# Colourheads for Beseler 23CII enlarger



## photojo92 (Sep 21, 2013)

I just bought a beseler 23CII enlarger and while I do b&w shooting from time to time I don't do it as often as I do colour these days. So I need a colourhead, do all colourheads from beseler fit every enlarger or do I have to specifically find a 23CII or III colorhead? Also would it maybe be cheaper to just use filters in the condenser head to develop colour photos or buy a used colourhead?


thanks


----------



## ann (Sep 21, 2013)

you need a head for that enlarger,  you can't use a color head from say a 45

It may be cheaper to use a set of color filters, hard to say. 

I would check on ebay, etc. to see if you can find a colorhead for the 23.

If not , i may have a set of filters that i can sell cheaply, but I will have to double check when i go into the lab on monday night


----------



## photojo92 (Sep 21, 2013)

I've been scouring the internet for one and the only ones I can seem to find without having to get another enlarger are the 45's, 67S's and 35S's. 

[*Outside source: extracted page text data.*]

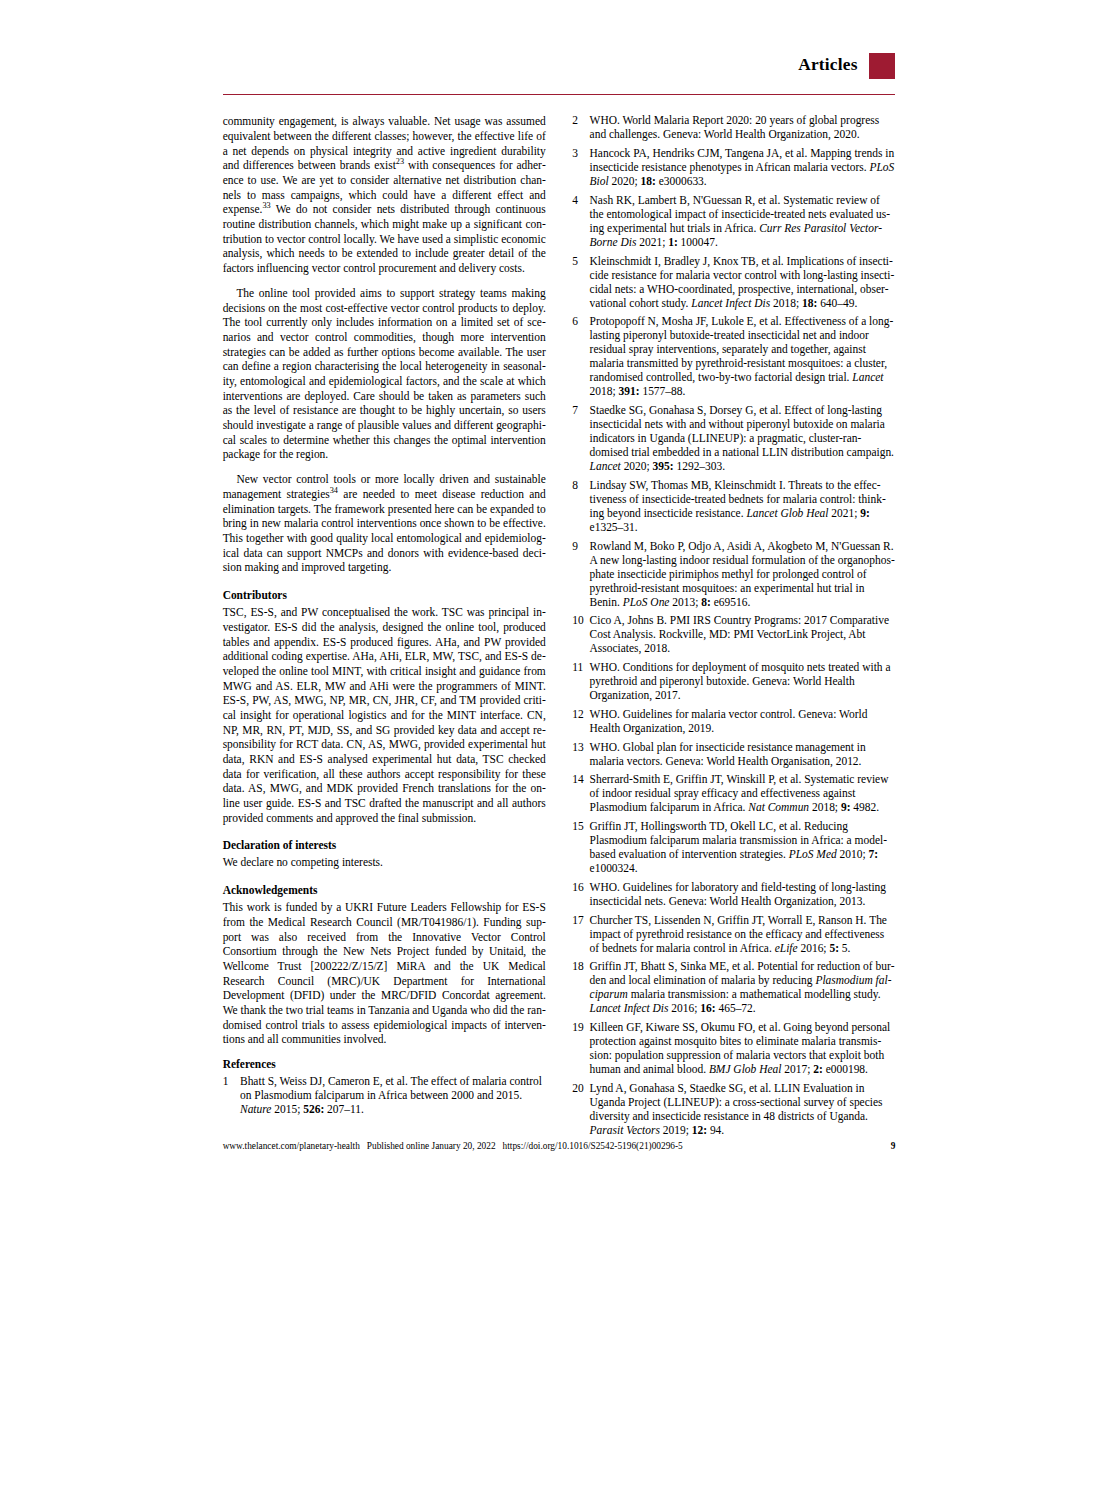Articles
community engagement, is always valuable. Net usage was assumed equivalent between the different classes; however, the effective life of a net depends on physical integrity and active ingredient durability and differences between brands exist23 with consequences for adherence to use. We are yet to consider alternative net distribution channels to mass campaigns, which could have a different effect and expense.33 We do not consider nets distributed through continuous routine distribution channels, which might make up a significant contribution to vector control locally. We have used a simplistic economic analysis, which needs to be extended to include greater detail of the factors influencing vector control procurement and delivery costs.
The online tool provided aims to support strategy teams making decisions on the most cost-effective vector control products to deploy. The tool currently only includes information on a limited set of scenarios and vector control commodities, though more intervention strategies can be added as further options become available. The user can define a region characterising the local heterogeneity in seasonality, entomological and epidemiological factors, and the scale at which interventions are deployed. Care should be taken as parameters such as the level of resistance are thought to be highly uncertain, so users should investigate a range of plausible values and different geographical scales to determine whether this changes the optimal intervention package for the region.
New vector control tools or more locally driven and sustainable management strategies34 are needed to meet disease reduction and elimination targets. The framework presented here can be expanded to bring in new malaria control interventions once shown to be effective. This together with good quality local entomological and epidemiological data can support NMCPs and donors with evidence-based decision making and improved targeting.
Contributors
TSC, ES-S, and PW conceptualised the work. TSC was principal investigator. ES-S did the analysis, designed the online tool, produced tables and appendix. ES-S produced figures. AHa, and PW provided additional coding expertise. AHa, AHi, ELR, MW, TSC, and ES-S developed the online tool MINT, with critical insight and guidance from MWG and AS. ELR, MW and AHi were the programmers of MINT. ES-S, PW, AS, MWG, NP, MR, CN, JHR, CF, and TM provided critical insight for operational logistics and for the MINT interface. CN, NP, MR, RN, PT, MJD, SS, and SG provided key data and accept responsibility for RCT data. CN, AS, MWG, provided experimental hut data, RKN and ES-S analysed experimental hut data, TSC checked data for verification, all these authors accept responsibility for these data. AS, MWG, and MDK provided French translations for the online user guide. ES-S and TSC drafted the manuscript and all authors provided comments and approved the final submission.
Declaration of interests
We declare no competing interests.
Acknowledgements
This work is funded by a UKRI Future Leaders Fellowship for ES-S from the Medical Research Council (MR/T041986/1). Funding support was also received from the Innovative Vector Control Consortium through the New Nets Project funded by Unitaid, the Wellcome Trust [200222/Z/15/Z] MiRA and the UK Medical Research Council (MRC)/UK Department for International Development (DFID) under the MRC/DFID Concordat agreement. We thank the two trial teams in Tanzania and Uganda who did the randomised control trials to assess epidemiological impacts of interventions and all communities involved.
References
Bhatt S, Weiss DJ, Cameron E, et al. The effect of malaria control on Plasmodium falciparum in Africa between 2000 and 2015. Nature 2015; 526: 207–11.
WHO. World Malaria Report 2020: 20 years of global progress and challenges. Geneva: World Health Organization, 2020.
Hancock PA, Hendriks CJM, Tangena JA, et al. Mapping trends in insecticide resistance phenotypes in African malaria vectors. PLoS Biol 2020; 18: e3000633.
Nash RK, Lambert B, N'Guessan R, et al. Systematic review of the entomological impact of insecticide-treated nets evaluated using experimental hut trials in Africa. Curr Res Parasitol Vector-Borne Dis 2021; 1: 100047.
Kleinschmidt I, Bradley J, Knox TB, et al. Implications of insecticide resistance for malaria vector control with long-lasting insecticidal nets: a WHO-coordinated, prospective, international, observational cohort study. Lancet Infect Dis 2018; 18: 640–49.
Protopopoff N, Mosha JF, Lukole E, et al. Effectiveness of a long-lasting piperonyl butoxide-treated insecticidal net and indoor residual spray interventions, separately and together, against malaria transmitted by pyrethroid-resistant mosquitoes: a cluster, randomised controlled, two-by-two factorial design trial. Lancet 2018; 391: 1577–88.
Staedke SG, Gonahasa S, Dorsey G, et al. Effect of long-lasting insecticidal nets with and without piperonyl butoxide on malaria indicators in Uganda (LLINEUP): a pragmatic, cluster-randomised trial embedded in a national LLIN distribution campaign. Lancet 2020; 395: 1292–303.
Lindsay SW, Thomas MB, Kleinschmidt I. Threats to the effectiveness of insecticide-treated bednets for malaria control: thinking beyond insecticide resistance. Lancet Glob Heal 2021; 9: e1325–31.
Rowland M, Boko P, Odjo A, Asidi A, Akogbeto M, N'Guessan R. A new long-lasting indoor residual formulation of the organophosphate insecticide pirimiphos methyl for prolonged control of pyrethroid-resistant mosquitoes: an experimental hut trial in Benin. PLoS One 2013; 8: e69516.
Cico A, Johns B. PMI IRS Country Programs: 2017 Comparative Cost Analysis. Rockville, MD: PMI VectorLink Project, Abt Associates, 2018.
WHO. Conditions for deployment of mosquito nets treated with a pyrethroid and piperonyl butoxide. Geneva: World Health Organization, 2017.
WHO. Guidelines for malaria vector control. Geneva: World Health Organization, 2019.
WHO. Global plan for insecticide resistance management in malaria vectors. Geneva: World Health Organisation, 2012.
Sherrard-Smith E, Griffin JT, Winskill P, et al. Systematic review of indoor residual spray efficacy and effectiveness against Plasmodium falciparum in Africa. Nat Commun 2018; 9: 4982.
Griffin JT, Hollingsworth TD, Okell LC, et al. Reducing Plasmodium falciparum malaria transmission in Africa: a model-based evaluation of intervention strategies. PLoS Med 2010; 7: e1000324.
WHO. Guidelines for laboratory and field-testing of long-lasting insecticidal nets. Geneva: World Health Organization, 2013.
Churcher TS, Lissenden N, Griffin JT, Worrall E, Ranson H. The impact of pyrethroid resistance on the efficacy and effectiveness of bednets for malaria control in Africa. eLife 2016; 5: 5.
Griffin JT, Bhatt S, Sinka ME, et al. Potential for reduction of burden and local elimination of malaria by reducing Plasmodium falciparum malaria transmission: a mathematical modelling study. Lancet Infect Dis 2016; 16: 465–72.
Killeen GF, Kiware SS, Okumu FO, et al. Going beyond personal protection against mosquito bites to eliminate malaria transmission: population suppression of malaria vectors that exploit both human and animal blood. BMJ Glob Heal 2017; 2: e000198.
Lynd A, Gonahasa S, Staedke SG, et al. LLIN Evaluation in Uganda Project (LLINEUP): a cross-sectional survey of species diversity and insecticide resistance in 48 districts of Uganda. Parasit Vectors 2019; 12: 94.
www.thelancet.com/planetary-health Published online January 20, 2022 https://doi.org/10.1016/S2542-5196(21)00296-5
9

How exactly do the filters work because I haven't done much reading on them but I know they are an alternative to getting a color head.


----------



## compur (Sep 21, 2013)

Assuming you are in the USA, my suggestion:

Create an eBay search that notifies you when a color head is listed.  They aren't plentiful but they do show up from time to time. Printing color with just the filters is a real pain.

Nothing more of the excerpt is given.